Similarly, Avram was brought out of the tent to count the stars. What made him think, feel, or believe that he could count these stars? Even today with all of our amazing technology this is still not possible. Clearly Avram was a man of faith. For most of my life I assumed that his emunah was tremendous and frankly out of reach. How could I ever achieve that level of faith?
Later in the same chapter we learn about the Covenant Between The Parts. It is dramatic scene in which Avram sacrifices a number of animals, we are told of a covenant between God and the decedents of Avram, and a flame comes down and goes in between the parts. There we read:
12 And it came to pass, that, when the sun was going down, a deep sleep fell upon Avram; and, a dread, even a great darkness, fell upon him. 13 And God said to Avram: ‘Know of a surety that your seed shall be a stranger in a land that is not theirs, and shall serve them; and they shall afflict them four hundred years; 14 and also that nation, whom they shall serve, will I judge; and afterward shall they come out with great substance. 15 But you shall go to their fathers in peace; you shall be buried in a good old age. 16 And in the fourth generation they shall come back from there; for the iniquity of the Amorite is not yet full.’ 17 And it came to pass, that, when the sun went down, and there was thick darkness, behold a smoking furnace, and a flaming torch that passed between these pieces. (Genesis 15:12-17)
This darkness clearly sets up the theatrical moment for the fire passing between the parts. It also has profound implications as for the nature of faith.
If the sun goes down during the Covenant Between the Parts, it implies that it was up for Avram’s moment of faith. What if was not our image of the starry night? What might it have meant for Avram to be lead out of his tent in the middle of the day to look up to the sky and count the stars in heaven?
I might not believe that I could count the stars in the universe, but I do believe that the stars will be out tonight.

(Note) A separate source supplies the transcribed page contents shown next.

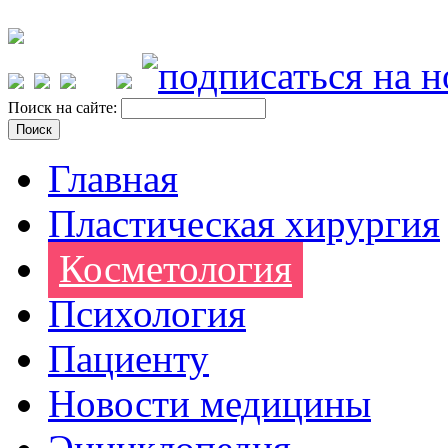
Поиск на сайте:
Главная
Пластическая хирургия
Косметология
Психология
Пациенту
Новости медицины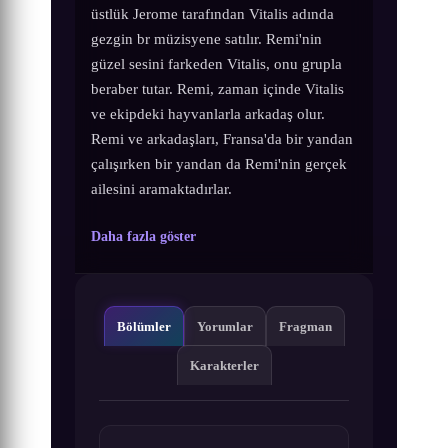
üstlük Jerome tarafından Vitalis adında
gezgin br müzisyene satılır. Remi'nin
güzel sesini farkeden Vitalis, onu grupla
beraber tutar. Remi, zaman içinde Vitalis
ve ekipdeki hayvanlarla arkadaş olur.
Remi ve arkadaşları, Fransa'da bir yandan
çalışırken bir yandan da Remi'nin gerçek
ailesini aramaktadırlar.
Daha fazla göster
Bölümler
Yorumlar
Fragman
Karakterler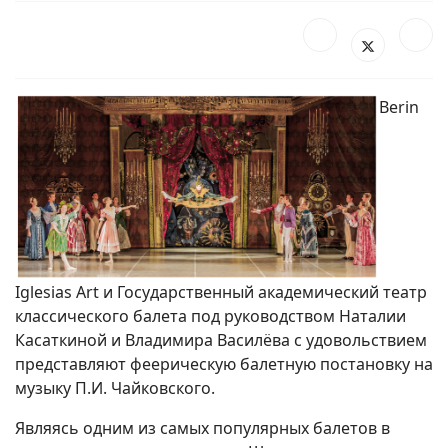
Berin
Iglesias Art и Государственный академический театр
классического балета под руководством Наталии
Касаткиной и Владимира Василёва с удовольствием
представляют феерическую балетную постановку на
музыку П.И. Чайковского.
Являясь одним из самых популярных балетов в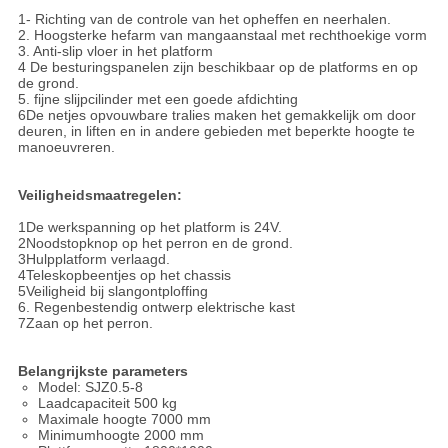
1- Richting van de controle van het opheffen en neerhalen.
2. Hoogsterke hefarm van mangaanstaal met rechthoekige vorm
3. Anti-slip vloer in het platform
4 De besturingspanelen zijn beschikbaar op de platforms en op
de grond.
5. fijne slijpcilinder met een goede afdichting
6De netjes opvouwbare tralies maken het gemakkelijk om door
deuren, in liften en in andere gebieden met beperkte hoogte te
manoeuvreren.
Veiligheidsmaatregelen:
1De werkspanning op het platform is 24V.
2Noodstopknop op het perron en de grond.
3Hulpplatform verlaagd.
4Teleskopbeentjes op het chassis
5Veiligheid bij slangontploffing
6. Regenbestendig ontwerp elektrische kast
7Zaan op het perron.
Belangrijkste parameters
Model: SJZ0.5-8
Laadcapaciteit 500 kg
Maximale hoogte 7000 mm
Minimumhoogte 2000 mm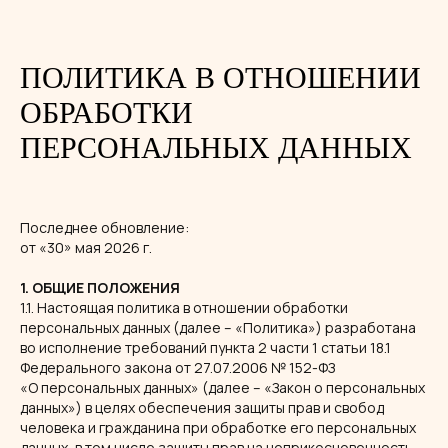
ПОЛИТИКА В ОТНОШЕНИИ
ОБРАБОТКИ
ПЕРСОНАЛЬНЫХ ДАННЫХ
Последнее обновление:
от «30» мая 2026 г.
1. ОБЩИЕ ПОЛОЖЕНИЯ
1.1. Настоящая политика в отношении обработки
персональных данных (далее – «Политика») разработана
во исполнение требований пункта 2 части 1 статьи 18.1
Федерального закона от 27.07.2006 № 152-ФЗ
«О персональных данных» (далее – «Закон о персональных
данных») в целях обеспечения защиты прав и свобод
человека и гражданина при обработке его персональных
данных, в том числе защиты прав на неприкосновенность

I do have faith that certain things exist even when I do not see them. Maybe God is just asking Avram (and us for that matter) to believe in God even when we cannot see God. Faith need not be infinitely complex. We can trust and believe with our eyes wide open. Maybe faith can be this simple without being simplistic. This is a faith that is within reach and one you can count on in our modern lives.